**** Record extracts ****

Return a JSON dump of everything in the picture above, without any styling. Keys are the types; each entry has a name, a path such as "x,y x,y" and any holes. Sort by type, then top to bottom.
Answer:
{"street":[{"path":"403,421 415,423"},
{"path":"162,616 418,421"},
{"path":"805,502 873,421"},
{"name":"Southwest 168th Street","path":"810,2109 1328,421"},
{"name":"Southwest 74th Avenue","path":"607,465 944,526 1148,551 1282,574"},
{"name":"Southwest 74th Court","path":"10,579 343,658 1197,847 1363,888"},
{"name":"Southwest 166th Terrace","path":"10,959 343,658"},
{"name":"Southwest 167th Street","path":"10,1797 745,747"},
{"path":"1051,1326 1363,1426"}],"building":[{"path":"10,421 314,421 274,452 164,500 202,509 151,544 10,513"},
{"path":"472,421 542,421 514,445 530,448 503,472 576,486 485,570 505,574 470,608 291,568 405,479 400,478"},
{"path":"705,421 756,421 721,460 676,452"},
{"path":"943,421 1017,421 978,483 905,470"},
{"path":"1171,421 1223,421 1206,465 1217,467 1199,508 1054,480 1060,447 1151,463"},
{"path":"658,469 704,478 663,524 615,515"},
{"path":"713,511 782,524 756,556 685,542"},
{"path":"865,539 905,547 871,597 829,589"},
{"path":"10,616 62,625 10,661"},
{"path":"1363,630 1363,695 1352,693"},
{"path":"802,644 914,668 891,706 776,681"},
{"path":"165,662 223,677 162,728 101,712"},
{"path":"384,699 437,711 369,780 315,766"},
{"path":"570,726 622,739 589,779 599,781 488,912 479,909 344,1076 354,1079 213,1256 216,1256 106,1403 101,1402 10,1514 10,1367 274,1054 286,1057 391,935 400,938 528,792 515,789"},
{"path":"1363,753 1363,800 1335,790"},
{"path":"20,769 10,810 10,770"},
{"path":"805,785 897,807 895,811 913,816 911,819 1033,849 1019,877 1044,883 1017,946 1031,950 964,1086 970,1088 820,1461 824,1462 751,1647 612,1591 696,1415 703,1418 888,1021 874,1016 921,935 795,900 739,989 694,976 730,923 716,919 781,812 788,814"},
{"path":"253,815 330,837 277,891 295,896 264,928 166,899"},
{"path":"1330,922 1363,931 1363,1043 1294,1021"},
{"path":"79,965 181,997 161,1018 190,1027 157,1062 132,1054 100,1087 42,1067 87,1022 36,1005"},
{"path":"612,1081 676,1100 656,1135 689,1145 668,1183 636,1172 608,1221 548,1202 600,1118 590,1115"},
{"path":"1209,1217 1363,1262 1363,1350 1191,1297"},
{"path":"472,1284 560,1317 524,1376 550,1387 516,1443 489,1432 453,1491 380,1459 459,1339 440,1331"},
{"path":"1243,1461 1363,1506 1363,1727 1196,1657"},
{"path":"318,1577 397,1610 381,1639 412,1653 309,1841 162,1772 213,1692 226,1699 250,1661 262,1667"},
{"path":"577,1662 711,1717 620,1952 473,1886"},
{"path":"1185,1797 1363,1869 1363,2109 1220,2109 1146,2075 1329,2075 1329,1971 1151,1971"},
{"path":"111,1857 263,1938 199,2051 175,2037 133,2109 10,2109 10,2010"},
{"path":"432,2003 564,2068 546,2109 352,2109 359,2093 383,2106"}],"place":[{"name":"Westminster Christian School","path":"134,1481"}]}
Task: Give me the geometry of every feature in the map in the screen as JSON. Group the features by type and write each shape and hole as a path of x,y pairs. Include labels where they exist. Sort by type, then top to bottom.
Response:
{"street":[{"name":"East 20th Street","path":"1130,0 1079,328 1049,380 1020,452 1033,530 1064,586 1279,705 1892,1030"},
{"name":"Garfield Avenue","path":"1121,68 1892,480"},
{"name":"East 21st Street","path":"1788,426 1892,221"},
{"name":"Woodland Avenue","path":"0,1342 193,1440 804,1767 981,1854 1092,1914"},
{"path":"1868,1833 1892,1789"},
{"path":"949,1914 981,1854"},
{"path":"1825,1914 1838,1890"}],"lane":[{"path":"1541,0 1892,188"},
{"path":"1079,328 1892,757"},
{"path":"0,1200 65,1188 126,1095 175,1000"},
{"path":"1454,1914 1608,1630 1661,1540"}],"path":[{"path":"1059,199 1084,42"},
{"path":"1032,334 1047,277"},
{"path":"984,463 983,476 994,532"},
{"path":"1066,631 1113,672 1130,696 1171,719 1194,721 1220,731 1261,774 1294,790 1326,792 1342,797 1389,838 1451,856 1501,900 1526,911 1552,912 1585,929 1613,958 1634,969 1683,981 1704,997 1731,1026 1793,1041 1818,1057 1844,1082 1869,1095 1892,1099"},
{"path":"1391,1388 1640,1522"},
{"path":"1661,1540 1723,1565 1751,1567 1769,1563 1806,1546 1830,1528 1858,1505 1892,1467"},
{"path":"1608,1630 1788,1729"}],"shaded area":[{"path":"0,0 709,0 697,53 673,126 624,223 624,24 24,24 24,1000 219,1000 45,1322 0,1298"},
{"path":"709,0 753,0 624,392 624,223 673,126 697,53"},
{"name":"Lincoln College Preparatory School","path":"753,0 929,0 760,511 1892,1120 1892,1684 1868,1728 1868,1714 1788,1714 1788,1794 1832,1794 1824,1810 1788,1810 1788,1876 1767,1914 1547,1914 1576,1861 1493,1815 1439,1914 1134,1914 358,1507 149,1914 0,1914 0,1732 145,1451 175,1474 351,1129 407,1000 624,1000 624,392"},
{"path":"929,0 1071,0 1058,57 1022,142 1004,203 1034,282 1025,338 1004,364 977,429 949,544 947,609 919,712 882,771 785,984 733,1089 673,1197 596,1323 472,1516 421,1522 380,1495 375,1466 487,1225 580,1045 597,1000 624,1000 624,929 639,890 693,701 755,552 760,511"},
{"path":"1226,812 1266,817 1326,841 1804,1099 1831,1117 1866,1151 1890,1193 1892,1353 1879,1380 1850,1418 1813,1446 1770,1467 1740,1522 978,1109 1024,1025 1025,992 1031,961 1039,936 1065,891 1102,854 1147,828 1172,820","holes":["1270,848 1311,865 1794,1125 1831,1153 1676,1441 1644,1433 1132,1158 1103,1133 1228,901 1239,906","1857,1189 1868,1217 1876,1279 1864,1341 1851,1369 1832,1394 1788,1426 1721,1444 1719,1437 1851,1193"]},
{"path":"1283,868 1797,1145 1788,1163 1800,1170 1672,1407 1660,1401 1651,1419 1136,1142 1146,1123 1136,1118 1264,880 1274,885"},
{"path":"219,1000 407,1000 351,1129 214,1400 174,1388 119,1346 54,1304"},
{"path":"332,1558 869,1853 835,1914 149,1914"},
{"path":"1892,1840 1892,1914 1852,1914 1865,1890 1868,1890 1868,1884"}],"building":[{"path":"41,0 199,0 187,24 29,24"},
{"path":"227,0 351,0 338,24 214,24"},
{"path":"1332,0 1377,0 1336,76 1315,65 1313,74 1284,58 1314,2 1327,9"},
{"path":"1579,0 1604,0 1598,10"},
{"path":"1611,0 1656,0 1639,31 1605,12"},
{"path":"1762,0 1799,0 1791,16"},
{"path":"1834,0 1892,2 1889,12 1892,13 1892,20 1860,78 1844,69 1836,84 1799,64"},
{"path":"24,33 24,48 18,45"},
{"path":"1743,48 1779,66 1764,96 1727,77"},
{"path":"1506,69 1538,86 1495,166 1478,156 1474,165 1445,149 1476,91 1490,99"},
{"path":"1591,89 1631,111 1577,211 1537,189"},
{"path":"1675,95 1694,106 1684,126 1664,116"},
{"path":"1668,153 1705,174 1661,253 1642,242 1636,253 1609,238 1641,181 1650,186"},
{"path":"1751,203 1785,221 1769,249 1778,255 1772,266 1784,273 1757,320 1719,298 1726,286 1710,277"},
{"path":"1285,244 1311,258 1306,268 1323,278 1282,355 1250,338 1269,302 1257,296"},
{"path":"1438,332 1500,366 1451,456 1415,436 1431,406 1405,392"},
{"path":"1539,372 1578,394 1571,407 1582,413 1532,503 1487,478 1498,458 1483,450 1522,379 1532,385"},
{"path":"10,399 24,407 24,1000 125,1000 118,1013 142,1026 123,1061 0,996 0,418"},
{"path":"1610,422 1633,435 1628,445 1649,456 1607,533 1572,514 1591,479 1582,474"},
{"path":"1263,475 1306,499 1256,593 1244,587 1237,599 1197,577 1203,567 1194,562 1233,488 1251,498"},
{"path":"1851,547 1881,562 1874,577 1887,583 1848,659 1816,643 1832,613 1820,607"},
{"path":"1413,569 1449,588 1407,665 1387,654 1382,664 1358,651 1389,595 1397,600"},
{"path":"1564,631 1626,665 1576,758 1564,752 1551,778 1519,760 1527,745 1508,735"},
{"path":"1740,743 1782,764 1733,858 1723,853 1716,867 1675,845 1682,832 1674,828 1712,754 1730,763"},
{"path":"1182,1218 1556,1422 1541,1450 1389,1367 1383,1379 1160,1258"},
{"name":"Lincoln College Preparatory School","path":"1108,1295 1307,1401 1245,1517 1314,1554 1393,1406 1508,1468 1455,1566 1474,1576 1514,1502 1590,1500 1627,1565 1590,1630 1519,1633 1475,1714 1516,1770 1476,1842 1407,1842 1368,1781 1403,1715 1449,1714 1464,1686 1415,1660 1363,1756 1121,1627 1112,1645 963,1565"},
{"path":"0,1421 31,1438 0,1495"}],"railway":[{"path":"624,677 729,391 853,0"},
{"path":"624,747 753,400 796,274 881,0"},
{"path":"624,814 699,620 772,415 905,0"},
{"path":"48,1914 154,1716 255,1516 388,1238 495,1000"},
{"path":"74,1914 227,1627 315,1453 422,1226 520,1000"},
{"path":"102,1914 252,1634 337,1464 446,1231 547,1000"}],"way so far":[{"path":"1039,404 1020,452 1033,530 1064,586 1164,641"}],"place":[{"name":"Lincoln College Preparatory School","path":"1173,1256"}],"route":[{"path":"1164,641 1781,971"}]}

****

- **Task**: Please report every line of the records above that contains the word "East".

- **Output of the task**:
{"street":[{"name":"East 20th Street","path":"1130,0 1079,328 1049,380 1020,452 1033,530 1064,586 1279,705 1892,1030"},
{"name":"East 21st Street","path":"1788,426 1892,221"},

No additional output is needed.